_What is needed_: Would you transcribe the data word for word?
_ _ _ _
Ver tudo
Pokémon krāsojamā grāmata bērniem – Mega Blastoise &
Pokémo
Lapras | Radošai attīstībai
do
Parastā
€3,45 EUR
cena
_ _ _ _
_Task answer_:
Ver tudo
Pokémon krāsojamā grāmata bērniem – Mega Blastoise &
Pokémo
Lapras | Radošai attīstībai
do
Parastā
€3,45 EUR
cena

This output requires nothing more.